On peut aussi noter l’absence, dans tout l’ouvrage, de toute évocation du plaisir de la table, mise pourtant en avant de façon marquée dans les textes publiés au XVIe siècle comme marqueur même de distinction et de civilité : dans ces écrits, le plaisir dont l’homme a le droit de profiter n’est absolument pas un plaisir débridé et grossier ; c’est une nouvelle conception du plaisir qui y est développée à travers la recherche de la bonne chère et du repas partagé, un plaisir où, encore une fois, tout est question de juste milieu. Dans ces textes, le raffinement à table apporte un plaisir physique et moral qui se complètent et participent à la constitution d’un mangeur au statut raffiné, délicat, noble (Peyrebonne 1998). González de Salcedo, juriste de formation, n’a pas jugé bon de retenir ce trait. Mais c’est que, dans son traité, la recherche n’est pas celle d’un épanouissement ou d’un enrichissement spirituel individuel du futur monarque : la table est une scène, qu’il s’agit de savoir occuper et sur laquelle il faut se conduire de façon à ce que la fonction du monarque en sorte grandie.

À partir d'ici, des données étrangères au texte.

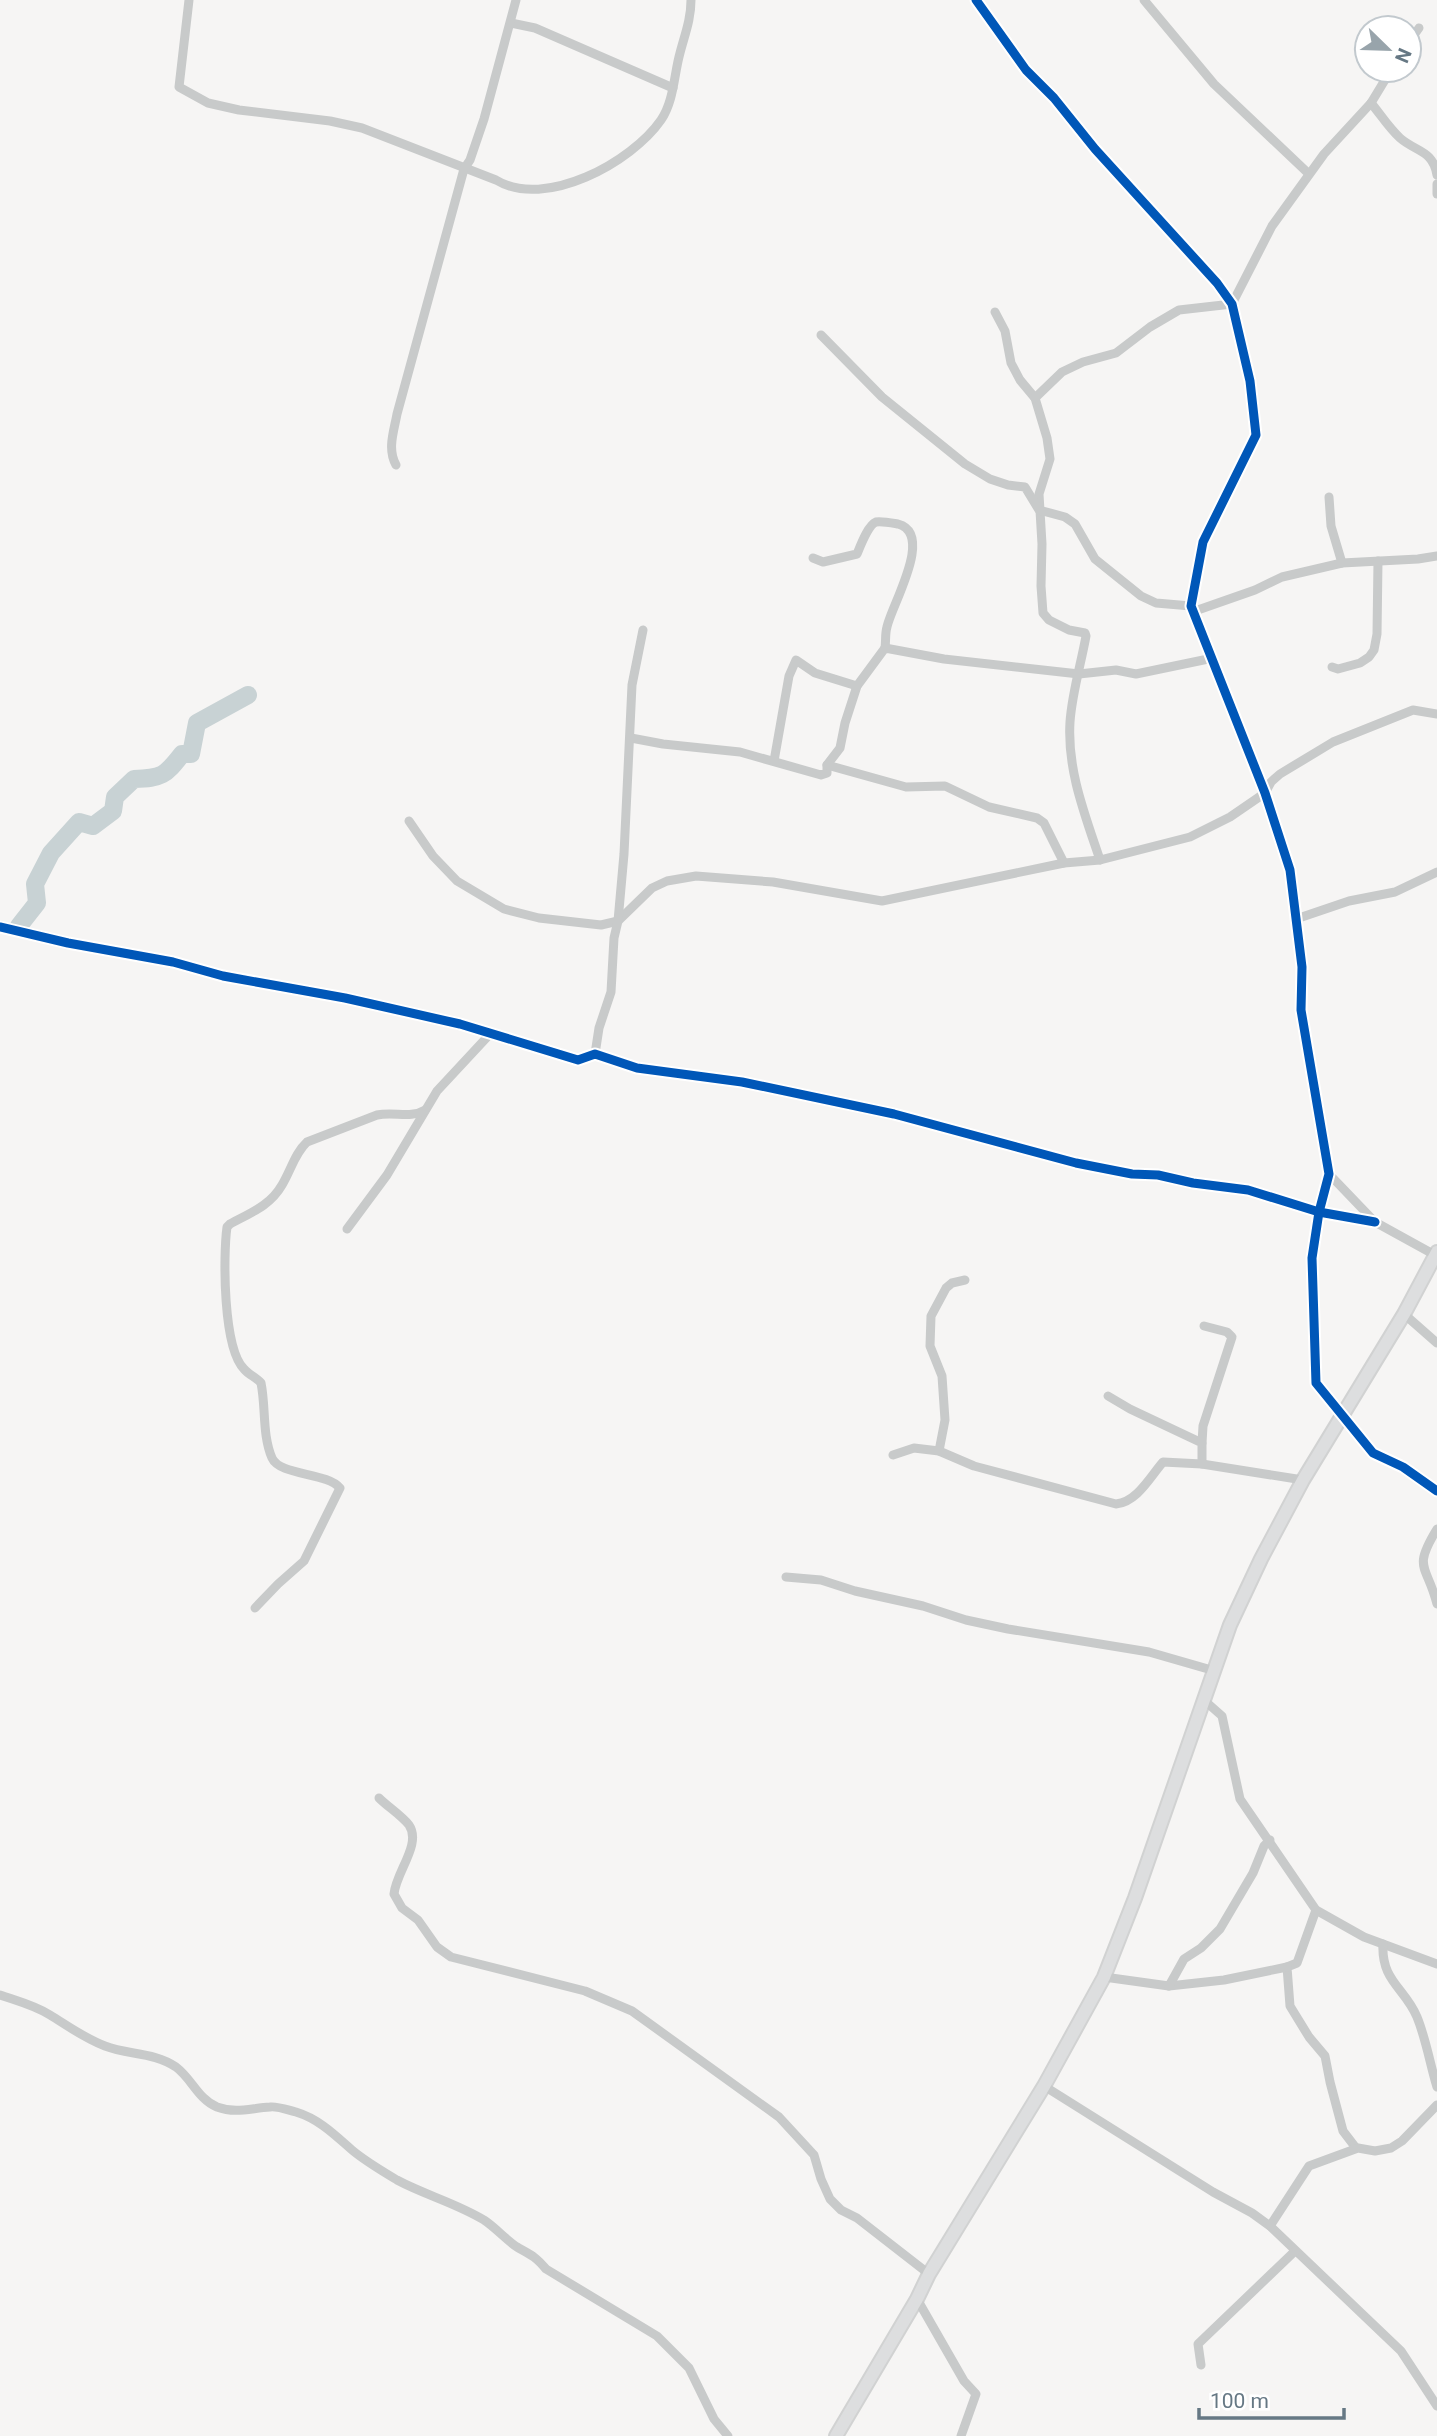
<svg xmlns="http://www.w3.org/2000/svg" width="1437" height="2436" viewBox="0 0 1437 2436" font-family="Roboto,sans-serif">
  <style>
    .lines { fill: none; stroke-linecap: round; stroke-linejoin: round }
    .river { stroke: #c8d2d4; stroke-width: 18 }
    .secondary-casing { stroke: #d1d2d2; stroke-width: 16 }
    .street { stroke: #c8caca; stroke-width: 9 }
    .secondary { stroke: #dddedf; stroke-width: 12 }
    .cycleway-casing { stroke: #fff; stroke-width: 13 }
    .cycleway { stroke: #0057b8; stroke-width: 9 }
  </style>
  <rect width="100%" height="100%" fill="#f6f5f4"/>
  <g class="lines">
    <path class="river" d="M 19,926 L 37,903 L 35,884 L 51,853 L 79,822 L 93,826 L 113,811 L 115,797 L 134,779 C 162,778 165,776 182,754 L 191,754 L 197,723 L 248,695"/>
    <defs>
      <polyline id="secondary" points="836,2436 917,2299 929,2274 1044,2086 1104,1977 1135,1898 1230,1625 1261,1559 1303,1480 1404,1314 1437,1252"/>
    </defs>
    <use href="#secondary" class="secondary-casing"/>
    <g class="street">
      <path d="M 189,0 L 179,87 L 208,103 L 239,110 L 330,121 L 362,128 L 496,180 C 545,210 632,162 661,120 C 674,101 674,74 680,53 C 685,34 691,19 691,0"/>
      <polyline points="976,0 1026,70 1054,98 1095,149 1217,283 1232,304 1250,381 1256,435 1203,542 1191,606 1265,793 1290,870 1302,967 1301,1010 1329,1174 1319,1212 1312,1258 1316,1383 1373,1453 1403,1467 1437,1491"/>
      <polyline points="1144,0 1214,84 1309,174"/>
      <polyline points="511,23 535,28 673,88"/>
      <polyline points="1409,42 1419,28"/>
      <path d="M 1371,103 C 1381,115 1389,128 1400,138 C 1416,152 1433,150 1437,175"/>
      <polyline points="1437,184 1437,194"/>
      <polyline points="1232,304 1272,226 1324,154 1371,103 1391,70"/>
      <path d="M 995,312 L 1005,331 L 1011,363 L 1020,380 L 1035,398 L 1047,438 L 1050,459 L 1039,494 L 1042,544 L 1041,586 L 1043,613 L 1049,620 L 1069,630 L 1085,633 L 1086,636 C 1081,664 1072,693 1070,722 C 1067,770 1085,815 1100,860"/>
      <polyline points="821,335 882,397 965,464 990,479 1008,485 1025,487 1039,510 1065,517 1075,524 1095,559 1141,596 1156,603 1191,606"/>
      <polyline points="1035,398 1062,372 1083,362 1116,353 1150,327 1179,310 1232,304"/>
      <path d="M 396,465 C 387,449 394,431 397,414 L 464,169 L 470,160 L 484,119 L 516,0"/>
      <polyline points="1329,497 1331,526 1342,563"/>
      <path d="M 813,558 L 823,562 L 857,554 C 860,547 868,525 876,522 C 881,521 892,523 898,524 C 935,534 891,606 887,627 C 885,633 886,641 885,648"/>
      <polyline points="1195,611 1255,590 1282,577 1342,563 1418,559 1437,556"/>
      <polyline points="1332,667 1338,669 1360,663 1369,657 1374,650 1377,634 1378,561"/>
      <polyline points="631,738 663,744 740,752 821,775 827,773 827,765 840,748 845,723 857,686 885,648 944,659 1079,674 1116,670 1136,674 1213,658"/>
      <polyline points="774,761 789,676 796,660 815,673 857,686"/>
      <polyline points="827,765 906,787 945,786 989,807 1037,818 1044,823 1064,863"/>
      <polyline points="409,821 433,856 457,881 504,909 539,918 601,925 618,921 652,888 667,881 696,876 773,882 882,901 1064,863 1100,860 1190,837 1230,817 1265,793 1271,782 1280,774 1333,742 1413,710 1437,714"/>
      <polyline points="1296,919 1349,901 1395,892 1437,872"/>
      <polyline points="0,927 68,943 173,962 223,976 345,998 460,1024 578,1060 595,1054 637,1068 742,1082 894,1114 1076,1163 1132,1174 1158,1175 1193,1183 1248,1190 1319,1212 1375,1222"/>
      <polyline points="595,1054 599,1028 611,992 614,938 618,921 624,854 632,685 643,630"/>
      <polyline points="1329,1174 1375,1222 1435,1255"/>
      <polyline points="347,1229 387,1175 437,1091 490,1034"/>
      <polyline points="1404,1314 1437,1343"/>
      <polyline points="1108,1396 1130,1409 1202,1443 1202,1464"/>
      <polyline points="1202,1443 1203,1426 1232,1337 1227,1332 1204,1326"/>
      <polyline points="939,1451 945,1420 942,1376 930,1346 931,1316 946,1288 952,1283 965,1280"/>
      <path d="M 893,1455 L 914,1448 L 939,1451 L 974,1466 L 1116,1504 C 1137,1502 1150,1477 1163,1462 L 1202,1464 L 1303,1480"/>
      <path d="M 1437,1529 C 1412,1570 1427,1564 1437,1604"/>
      <polyline points="786,1577 821,1580 855,1591 923,1606 966,1620 1008,1629 1149,1652 1215,1671"/>
      <path d="M 255,1608 L 278,1584 L 304,1561 L 340,1488 C 327,1472 280,1476 272,1458 C 262,1435 266,1407 261,1383 C 256,1377 249,1375 244,1369 C 223,1348 223,1256 227,1227 L 230,1224 C 250,1213 270,1206 282,1185 C 291,1170 295,1153 307,1142 L 377,1115 C 394,1111 410,1119 425,1110"/>
      <polyline points="1205,1701 1222,1716 1240,1799 1316,1910 1364,1937 1437,1964"/>
      <path d="M 379,1798 C 388,1807 401,1815 409,1825 C 422,1844 396,1872 394,1894 L 402,1908 L 418,1920 L 437,1947 L 451,1957 L 585,1991 L 632,2011 L 779,2117 L 814,2155 L 821,2179 L 830,2199 L 841,2210 L 857,2218 L 929,2274"/>
      <polyline points="1316,1910 1297,1963 1287,1967 1290,2006 1309,2037 1325,2056 1330,2082 1343,2131 1356,2148"/>
      <path d="M 1383,1944 C 1381,1981 1405,1988 1417,2017 C 1426,2039 1430,2064 1437,2087"/>
      <polyline points="1104,1977 1169,1986 1224,1980 1287,1967"/>
      <polyline points="1169,1986 1184,1959 1201,1948 1220,1929 1253,1873 1264,1846 1270,1840"/>
      <path d="M 0,1995 C 17,2001 34,2005 50,2015 C 68,2026 84,2038 105,2046 C 128,2055 154,2052 176,2067 C 192,2079 198,2099 217,2107 C 236,2114 251,2108 270,2107 C 277,2106 288,2110 296,2112 C 319,2119 335,2135 352,2150 C 365,2161 382,2171 397,2180 C 425,2195 456,2203 484,2220 C 496,2228 505,2239 517,2247 C 531,2255 535,2256 546,2269 L 657,2336 L 689,2368 L 714,2419 L 728,2436"/>
      <polyline points="1044,2086 1213,2192 1252,2213 1270,2226 1401,2351 1437,2406"/>
      <polyline points="1270,2226 1309,2166 1358,2148 1375,2151 1391,2148 1402,2141 1437,2105"/>
      <polyline points="917,2299 964,2381 976,2394 961,2436"/>
      <polyline points="1201,2365 1198,2344 1295,2251"/>
    </g>
    <use href="#secondary" class="secondary"/>
    <defs>
      <g id="cycleway">
        <polyline points="976,0 1026,70 1054,98 1095,149 1217,283 1232,304 1250,381 1256,435 1203,542 1191,606 1265,793 1290,870 1302,967 1301,1010 1329,1174 1319,1212 1312,1258 1316,1383 1373,1453 1403,1467 1437,1491"/>
        <polyline points="0,927 68,943 173,962 223,976 345,998 460,1024 578,1060 595,1054 637,1068 742,1082 894,1114 1076,1163 1132,1174 1158,1175 1193,1183 1248,1190 1319,1212 1375,1222"/>
      </g>
    </defs>
    <use href="#cycleway" class="cycleway-casing"/>
    <use href="#cycleway" class="cycleway"/>
  </g>
  <g transform="translate(1388 49) rotate(113)"><circle r="33" fill="#ffffff" stroke="#c2c9ce" stroke-width="2"/>
  <path d="M0-5L12 26L0 18L-12 26Z" fill="#98a4ab"/>
  <text y="-10" font-size="19" font-weight="bold" text-anchor="middle" fill="#667884">N</text>
  </g>
  <path d="M1199 2408v10h145v-10" fill="none" stroke="#667884" stroke-width="3.5"/>
  <text x="1210" y="2408" font-size="21" fill="#667884" stroke="#ffffff" stroke-width="5" paint-order="stroke">100 m</text>
</svg>
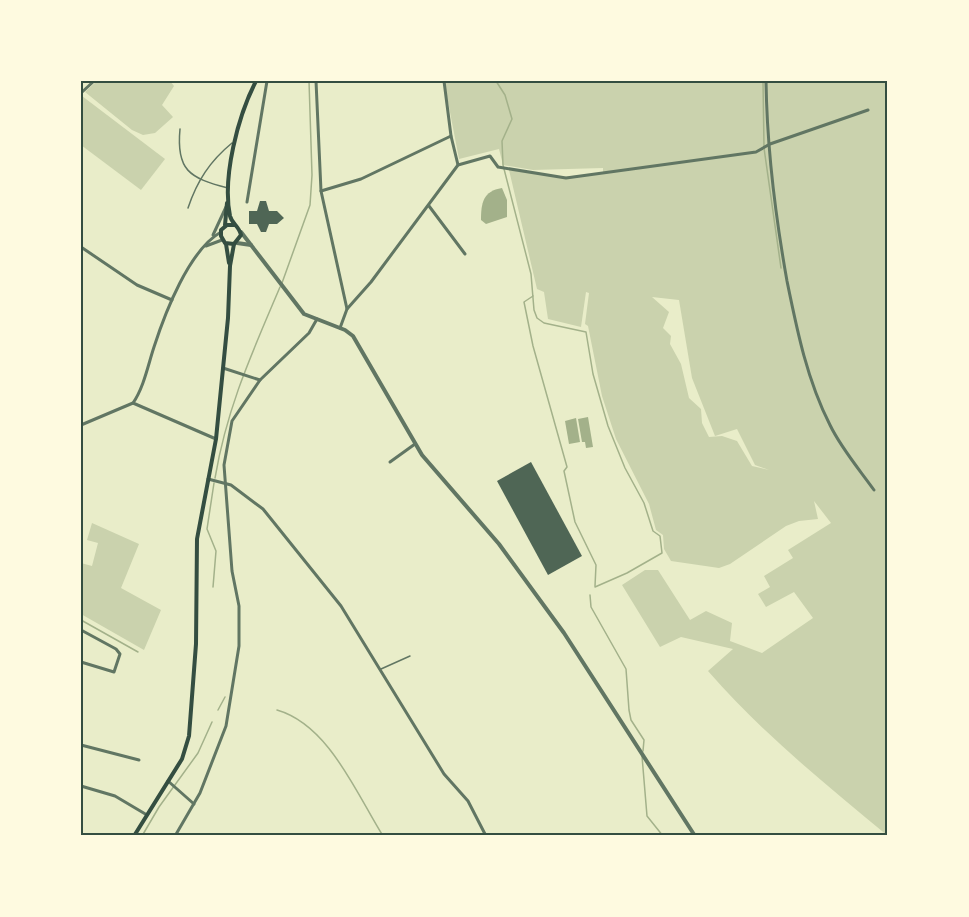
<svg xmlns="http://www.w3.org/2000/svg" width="969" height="917" viewBox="0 0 969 917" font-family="'Zilla Slab',serif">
	<rect width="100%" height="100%" fill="#e9edc9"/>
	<!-- green -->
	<g fill="#cad2ad" fill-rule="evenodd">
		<polygon points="97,81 170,81 174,86 162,105 173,117 155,133 143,135 132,130 85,92"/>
		<path d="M444,81H888V836C824,783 763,734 708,671L733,649L681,637L660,647L622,585L645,570H658L690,620L706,611L732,623L730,641L762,653L813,618L794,592L766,607L758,594L770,587L764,576L793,558L788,550L831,523L814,501L818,519L799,521L786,526L730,564L719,568L671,561L664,549L663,535L656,530L649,504L616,439L602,396L588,326L585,324L589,293L586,292L581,327L548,319L544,292L537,289L509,170L561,177L603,173V168L533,170L503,165L499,149L459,159ZM652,297L679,300L692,378L715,436L737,429L755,465L769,470L752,466L737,441L722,436L709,437L702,423L701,409L689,398L681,364L670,344L671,336L663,328L669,312Z"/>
		<polygon points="82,96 165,159 141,190 81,145"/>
		<polygon points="92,523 139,544 121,588 161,610 144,650 81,614 81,563 92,566 98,543 87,540"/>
	</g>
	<!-- water -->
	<g fill="#a3b18a">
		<path d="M502,188L507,200V217L486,224L481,220C481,203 483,191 502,188Z"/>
		<polygon points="588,417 593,447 586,448 585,442 582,442 578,419"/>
		<polygon points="576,418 580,442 569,444 565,421"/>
	</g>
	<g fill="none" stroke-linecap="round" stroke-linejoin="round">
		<!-- stream -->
		<g stroke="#a3b18a" stroke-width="1.5">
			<polyline points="496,81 505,95 512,119 502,141 503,165 531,274 534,310 537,318 544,323 586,332 593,374 608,426 625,468 644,503 653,531 660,536 662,553 627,573 595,587"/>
			<polyline points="763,81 764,148 781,268"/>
			<polyline points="282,283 310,205 312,175 309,81"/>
			<polyline points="533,296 524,302 533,346 567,467 564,471 575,522 596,565 595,586"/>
			<path d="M215,478C227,407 252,353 280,287"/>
			<polyline points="213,587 216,551 207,529 214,483"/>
			<polyline points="590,595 591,607 626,669 629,710 631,720 644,740 643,751"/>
			<polyline points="81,620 138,652"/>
			<polyline points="218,710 225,697"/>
			<path d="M277,710C329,725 356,793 383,836"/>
			<polyline points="642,756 647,816 663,836"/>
			<polyline points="142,836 159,807 198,753 212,722"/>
		</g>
	</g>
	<!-- building -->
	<g fill="#4f6655">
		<polygon points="260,201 266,201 269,211 277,211 284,218 277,224 269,224 266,232 261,232 257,224 249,224 249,211 257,211"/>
		<polygon points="531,462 582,556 548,575 497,481"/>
	</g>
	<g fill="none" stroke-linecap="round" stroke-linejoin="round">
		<!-- service -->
		<g stroke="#617663" stroke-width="1.5">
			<path d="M180,129C176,170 189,178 228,188"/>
			<path d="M188,208C197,181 210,161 232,143"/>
			<polyline points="381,669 410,656"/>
		</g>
		<!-- minor -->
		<g stroke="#617663" stroke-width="3">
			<polyline points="316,81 321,191 347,309"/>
			<polyline points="444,81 451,136 458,165"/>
			<path d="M766,81C767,149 775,214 787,281C797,330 807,380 830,425C841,448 859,469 874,490"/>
			<polyline points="81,93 94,81"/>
			<polyline points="321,191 361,179 451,136"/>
			<polyline points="247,202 267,81"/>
			<polyline points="429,206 465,254"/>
			<polyline points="213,235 226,207"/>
			<polyline points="206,246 222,240"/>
			<polyline points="81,247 137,285 172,300"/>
			<polyline points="340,328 347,309 371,282 458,165 490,156 498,167 566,178 756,152 770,144 868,110"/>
			<polyline points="223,368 260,380"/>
			<polyline points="133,403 216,439"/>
			<path d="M81,425L133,403C144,387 148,365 154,347C165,313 189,250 221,232"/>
			<polyline points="390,462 415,444"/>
			<polyline points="208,479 231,485 263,509 341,606 444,774 468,801 486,836"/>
			<polyline points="81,630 116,649 120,654 114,672 81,662"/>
			<polyline points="81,745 139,760"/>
			<polyline points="168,781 194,804"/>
			<polyline points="81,786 115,796 147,815"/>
			<polyline points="175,836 200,793 226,726 239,646 239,606 232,571 224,465 232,421 260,380 309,333 317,319"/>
		</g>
		<!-- tertiary -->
		<g stroke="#617663" stroke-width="4">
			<polyline points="241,232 304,314 345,330 353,336 422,455 499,544 564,633 695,836"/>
			<polyline points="237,243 251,245"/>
		</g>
		<!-- secondary -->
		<g stroke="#344e41" stroke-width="4">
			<polyline points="225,225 227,203"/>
			<path d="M235,225H227L221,230V236L225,243L234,244L241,235C239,226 232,224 230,216C222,177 238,116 256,81"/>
			<polyline points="226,244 229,263"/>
			<polyline points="134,836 182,759 189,736 196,644 197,539 216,439 228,318 230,266 234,244"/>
		</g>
	</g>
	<!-- border -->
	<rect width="969" height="917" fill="none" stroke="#fefae0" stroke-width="165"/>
	<rect x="82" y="82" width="804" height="752" fill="none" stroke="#344e41" stroke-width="2"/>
</svg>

Ce n’est pas sa personne qui est en jeu mais la dignité inhérente à sa fonction :
En los Reyes es mas forçoso, por la nobleza que reciben en si mismos y por la autoridad, reverencia y culto político que se debe a la mesa.
No sirve la vianda que se les pone a los Reyes solo al alimento de su persona, sirve a la autoridad de la dignidad, y assi en todas las acciones que se executaren, ha de resplandecer generosidad y nobleza. (González de Salcedo 1671 : 131, 158).
Le plaisir, de ce point de vue, ne peut être envisagé que dans une perspective négative :
Uno de los cuatro brutos que tiran el carro de el cuerpo humano es el deleite de la comida. Si desde la primera edad no se doma con el freno de la templança y se corrige con la disciplina, llevara al hombre por los despeñaderos de los apetitos, por entre las espinas de los malos afectos y por las malezas desordenadas de los vicios (González de Salcedo 1671 : 124‑125).
Le futur roi s’assiéra à table comme il le ferait sur le trône, et dans la même perspective : avec distinction. Il y assiéra ainsi sa distinction, à savoir sa différence. Avec « lustre », « decoro », « nobleza », « autoridad ».
Apprendre à manger, c’est alors apprendre à régner, à gouverner. Et c’est bien de cela qu’il s’agit dans le traité de González de Salcedo.